▶ Problems and tasks
A: In the endocrine therapy text, why did the researchers examine outcomes in the P024 trial?
B: Quote everything in the endocrine therapy text from "Because little has" down to "by treatment group.".
C: According to the endocrine therapy text, what was the relapse rate among patients who still had pathological stage 2 or 3 breast cancer after treatment?

▶ Text excerpt
════════════════════

Neoadjuvant endocrine therapy has been widely adopted as a practical means to improve surgical outcomes for postmenopausal women with estrogen receptor-positive stage 2 and 3 breast cancer, Dr. Ellis' group said.

Prediction of outcomes typically focuses on analysis of the tumor specimen collected for diagnosis, they said, although endocrine therapy responsiveness is assumed to indicate which patients are at lower relapse risk.

Because little has been know about how tumor factors after neoadjuvant hormonal therapy could be used to make decisions on other adjuvant treatments, the researchers examined outcomes in one of the few such trials with sufficient follow-up to address this question.

The P024 trial randomized patients to treatment with four months of letrozole (Femara) and tamoxifen (Nolvadex) before surgery, but found no significant difference in relapse-free or breast cancer-specific survival by treatment group.

Overall, patients with low stage after endocrine treatment appeared to have better outcomes with no relapses and only one death without known relapse compared with a 30% relapse rate in those patients who continued to have pathological stage 2 or 3 breast cancer after treatment (P<0.001).

"The pathological-stage 1 or 0 status appeared to reflect downstaging of a group of endocrine therapy-responsive tumors," Dr. Ellis' group said.

In the multivariate analysis, other factors associated with survival included:

  • Post-treatment levels of the Ki67 tumor proliferation marker for relapse (HR 1.3 per log unit increase, P=0.01) and death from breast cancer (HR 1.4 per log unit increase, P=0.02)
  • Pathological tumor size for relapse (HR 3.0 for 1/2 versus 3/4, P=0.001) and breast cancer death (HR 4.4, P=0.002)
  • Pathological node positive status for relapse (HR 2.8, P=0.009)
  • Estrogen receptor status after endocrine treatment for relapse (HR 2.6, P=0.03)
  • Loss of estrogen receptor positivity after endocrine treatment for breast cancer death (HR 6.3, P<0.001)

These factors were combined into a prognostic classification model that divided patients into three groups with low (risk score 0), intermediate (score 1 to 3), and high risk (score 4 or higher).

════════════════════

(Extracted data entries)
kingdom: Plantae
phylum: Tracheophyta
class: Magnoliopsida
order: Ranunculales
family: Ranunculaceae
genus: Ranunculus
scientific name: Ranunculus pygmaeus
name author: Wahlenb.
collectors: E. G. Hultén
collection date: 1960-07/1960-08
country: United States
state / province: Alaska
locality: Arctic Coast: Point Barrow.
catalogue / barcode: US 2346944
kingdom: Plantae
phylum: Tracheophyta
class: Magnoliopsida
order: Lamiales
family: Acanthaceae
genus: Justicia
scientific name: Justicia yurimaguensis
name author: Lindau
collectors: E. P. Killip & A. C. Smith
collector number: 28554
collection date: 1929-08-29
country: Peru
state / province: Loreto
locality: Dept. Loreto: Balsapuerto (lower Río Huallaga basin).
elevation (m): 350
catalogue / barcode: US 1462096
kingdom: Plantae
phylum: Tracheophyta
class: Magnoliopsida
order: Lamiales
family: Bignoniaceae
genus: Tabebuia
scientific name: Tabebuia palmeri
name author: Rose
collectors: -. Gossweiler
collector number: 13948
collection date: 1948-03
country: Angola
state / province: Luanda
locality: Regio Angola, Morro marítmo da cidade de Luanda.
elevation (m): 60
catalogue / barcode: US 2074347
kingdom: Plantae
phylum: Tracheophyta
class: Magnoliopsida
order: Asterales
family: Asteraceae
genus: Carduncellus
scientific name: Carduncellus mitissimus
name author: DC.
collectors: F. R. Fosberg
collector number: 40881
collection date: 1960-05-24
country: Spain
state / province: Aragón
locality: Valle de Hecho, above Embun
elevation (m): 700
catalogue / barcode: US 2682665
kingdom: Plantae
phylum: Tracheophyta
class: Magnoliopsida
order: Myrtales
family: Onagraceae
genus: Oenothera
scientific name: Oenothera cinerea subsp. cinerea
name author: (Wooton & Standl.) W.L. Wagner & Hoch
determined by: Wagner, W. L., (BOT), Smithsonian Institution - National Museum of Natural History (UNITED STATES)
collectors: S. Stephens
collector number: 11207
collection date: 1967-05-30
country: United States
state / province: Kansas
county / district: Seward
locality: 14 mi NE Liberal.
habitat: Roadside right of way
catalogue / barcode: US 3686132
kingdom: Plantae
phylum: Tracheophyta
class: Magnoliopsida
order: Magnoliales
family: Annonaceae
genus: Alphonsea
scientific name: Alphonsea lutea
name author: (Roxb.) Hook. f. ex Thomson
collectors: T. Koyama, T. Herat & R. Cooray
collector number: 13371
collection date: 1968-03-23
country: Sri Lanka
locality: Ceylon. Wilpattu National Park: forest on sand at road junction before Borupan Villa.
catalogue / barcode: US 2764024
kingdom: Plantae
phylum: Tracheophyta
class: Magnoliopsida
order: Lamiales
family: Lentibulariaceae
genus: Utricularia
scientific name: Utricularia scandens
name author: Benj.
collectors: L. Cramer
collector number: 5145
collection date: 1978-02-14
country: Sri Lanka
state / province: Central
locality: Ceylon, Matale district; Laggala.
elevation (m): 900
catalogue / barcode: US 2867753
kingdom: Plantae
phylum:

════════════════════

▶ Your responses
A: Little had been known about how tumor factors after neoadjuvant hormonal therapy could guide decisions on other adjuvant treatments. P024 was one of the few such trials with enough follow-up to address that question.

B:
Because little has been know about how tumor factors after neoadjuvant hormonal therapy could be used to make decisions on other adjuvant treatments, the researchers examined outcomes in one of the few such trials with sufficient follow-up to address this question.

The P024 trial randomized patients to treatment with four months of letrozole (Femara) and tamoxifen (Nolvadex) before surgery, but found no significant difference in relapse-free or breast cancer-specific survival by treatment group.

C: 30%